ABSTRACT

In recent times, speech processing is widely used in industries to automate the industry production tasks. Moreover, the popularity of automatic speaker verification (ASV) system is increasing among various biometric devices in industries. Today robots are used in industries to perform most of the crucial tasks. ASV system can be used to check if the commands given to robots are coming from a valid user or spoofed user. Spoofing is the security attack in which a malicious attacker uses the cloned audio of original user to perform malicious activities. ASV system consists of two major components. One is the front end that contains feature extraction from the input audio samples, and the other one is back-end classification model that performs the classification of audio sample into cloned or original human audio.

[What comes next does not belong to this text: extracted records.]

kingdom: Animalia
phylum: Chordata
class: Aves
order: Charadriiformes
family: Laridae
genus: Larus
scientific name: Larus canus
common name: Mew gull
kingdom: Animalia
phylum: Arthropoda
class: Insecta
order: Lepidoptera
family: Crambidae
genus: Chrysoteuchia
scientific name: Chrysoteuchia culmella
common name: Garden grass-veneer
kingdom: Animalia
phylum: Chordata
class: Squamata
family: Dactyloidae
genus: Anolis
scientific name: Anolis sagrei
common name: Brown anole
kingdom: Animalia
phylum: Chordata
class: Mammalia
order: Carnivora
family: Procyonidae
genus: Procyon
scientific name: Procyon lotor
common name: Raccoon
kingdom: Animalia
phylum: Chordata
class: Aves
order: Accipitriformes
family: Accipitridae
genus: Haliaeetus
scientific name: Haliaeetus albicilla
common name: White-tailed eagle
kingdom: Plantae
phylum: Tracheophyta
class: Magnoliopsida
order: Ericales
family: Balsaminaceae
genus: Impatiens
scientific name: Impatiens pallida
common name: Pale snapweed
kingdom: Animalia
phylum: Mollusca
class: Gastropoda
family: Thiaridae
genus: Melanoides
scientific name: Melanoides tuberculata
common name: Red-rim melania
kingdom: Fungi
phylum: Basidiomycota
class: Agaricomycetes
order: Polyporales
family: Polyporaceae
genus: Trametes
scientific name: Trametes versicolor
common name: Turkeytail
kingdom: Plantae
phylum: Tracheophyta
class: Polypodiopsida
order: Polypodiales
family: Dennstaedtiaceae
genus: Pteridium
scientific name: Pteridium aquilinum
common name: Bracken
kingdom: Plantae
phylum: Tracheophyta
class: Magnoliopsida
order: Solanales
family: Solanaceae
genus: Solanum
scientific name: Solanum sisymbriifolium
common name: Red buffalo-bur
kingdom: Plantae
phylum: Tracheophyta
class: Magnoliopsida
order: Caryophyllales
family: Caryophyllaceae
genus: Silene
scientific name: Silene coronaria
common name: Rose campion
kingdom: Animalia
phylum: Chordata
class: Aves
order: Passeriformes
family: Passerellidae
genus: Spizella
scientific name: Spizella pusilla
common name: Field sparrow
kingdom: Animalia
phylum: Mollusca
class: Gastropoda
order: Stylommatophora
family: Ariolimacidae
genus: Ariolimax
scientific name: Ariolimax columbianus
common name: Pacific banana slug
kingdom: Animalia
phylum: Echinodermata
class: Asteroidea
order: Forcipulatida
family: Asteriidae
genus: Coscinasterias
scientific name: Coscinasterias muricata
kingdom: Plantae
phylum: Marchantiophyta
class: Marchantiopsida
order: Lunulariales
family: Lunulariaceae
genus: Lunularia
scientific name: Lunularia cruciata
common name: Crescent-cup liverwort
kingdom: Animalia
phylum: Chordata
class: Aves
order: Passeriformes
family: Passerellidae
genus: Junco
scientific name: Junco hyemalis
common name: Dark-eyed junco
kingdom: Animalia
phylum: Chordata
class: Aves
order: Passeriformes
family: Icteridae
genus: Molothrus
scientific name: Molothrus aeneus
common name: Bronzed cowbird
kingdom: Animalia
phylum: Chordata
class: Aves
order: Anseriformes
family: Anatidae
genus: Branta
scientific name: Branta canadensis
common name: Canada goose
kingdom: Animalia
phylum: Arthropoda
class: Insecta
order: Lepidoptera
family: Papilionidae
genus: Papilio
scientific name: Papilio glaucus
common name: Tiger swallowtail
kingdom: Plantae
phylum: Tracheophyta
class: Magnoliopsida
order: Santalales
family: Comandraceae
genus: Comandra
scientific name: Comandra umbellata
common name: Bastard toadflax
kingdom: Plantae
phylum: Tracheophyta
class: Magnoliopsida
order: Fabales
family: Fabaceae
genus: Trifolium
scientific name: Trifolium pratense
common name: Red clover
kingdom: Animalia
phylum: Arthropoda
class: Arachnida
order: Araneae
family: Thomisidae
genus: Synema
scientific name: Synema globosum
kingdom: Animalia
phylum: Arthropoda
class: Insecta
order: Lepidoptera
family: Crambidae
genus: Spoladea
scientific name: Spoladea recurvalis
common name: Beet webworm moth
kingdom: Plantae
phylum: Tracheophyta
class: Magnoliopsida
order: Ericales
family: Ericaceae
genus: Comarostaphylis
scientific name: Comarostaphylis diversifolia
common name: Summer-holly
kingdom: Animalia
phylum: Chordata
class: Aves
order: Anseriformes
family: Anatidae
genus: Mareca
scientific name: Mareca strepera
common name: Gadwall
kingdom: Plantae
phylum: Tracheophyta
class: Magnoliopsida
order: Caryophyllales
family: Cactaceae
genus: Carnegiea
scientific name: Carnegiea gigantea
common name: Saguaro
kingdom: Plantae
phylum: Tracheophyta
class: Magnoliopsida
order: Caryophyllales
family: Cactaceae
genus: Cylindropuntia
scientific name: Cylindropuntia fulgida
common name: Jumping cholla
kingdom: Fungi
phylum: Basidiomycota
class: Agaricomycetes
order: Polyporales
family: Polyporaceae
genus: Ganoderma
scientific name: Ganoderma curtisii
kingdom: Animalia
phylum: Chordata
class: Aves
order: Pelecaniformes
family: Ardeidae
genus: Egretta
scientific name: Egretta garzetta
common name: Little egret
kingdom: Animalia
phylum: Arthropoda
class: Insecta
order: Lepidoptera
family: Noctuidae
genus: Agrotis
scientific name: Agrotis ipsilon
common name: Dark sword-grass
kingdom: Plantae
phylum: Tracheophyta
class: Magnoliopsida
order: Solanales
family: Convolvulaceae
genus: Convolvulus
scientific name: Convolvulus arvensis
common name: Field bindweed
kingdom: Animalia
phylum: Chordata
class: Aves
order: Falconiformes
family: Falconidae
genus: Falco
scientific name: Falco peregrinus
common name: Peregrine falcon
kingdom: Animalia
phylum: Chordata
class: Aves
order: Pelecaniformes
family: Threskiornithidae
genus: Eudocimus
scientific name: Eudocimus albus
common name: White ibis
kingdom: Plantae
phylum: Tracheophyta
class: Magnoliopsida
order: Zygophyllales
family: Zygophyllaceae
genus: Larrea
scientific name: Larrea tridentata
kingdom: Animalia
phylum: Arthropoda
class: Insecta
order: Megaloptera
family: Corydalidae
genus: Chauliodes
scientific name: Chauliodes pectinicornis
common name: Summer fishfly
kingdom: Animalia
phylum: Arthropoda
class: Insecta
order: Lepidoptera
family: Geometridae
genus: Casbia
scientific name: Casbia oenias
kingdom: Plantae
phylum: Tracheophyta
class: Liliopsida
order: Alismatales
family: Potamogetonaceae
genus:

For feature extraction, mel frequency cepstral coefficients (MFCCs), constant Q cepstral coefficients (CQCCs), Gammatone cepstral coefficients (GTCCs), etc. are used. Various classification models such as random forest (RF), Naïve Bayes (NB), long short-term memory (LSTM), convolutional neural network (CNN) are used to classify the speech samples. This chapter discusses the steps that need to perform to select the best hyper parameters for the classification model. This work also discusses different classification models that have been used for classification in speaker verification task. This chapter also explains the need of validation procedure and types of validation process in machine learning. This chapter also put emphasis on the use of different evaluation criteria to measure the performance of classification model.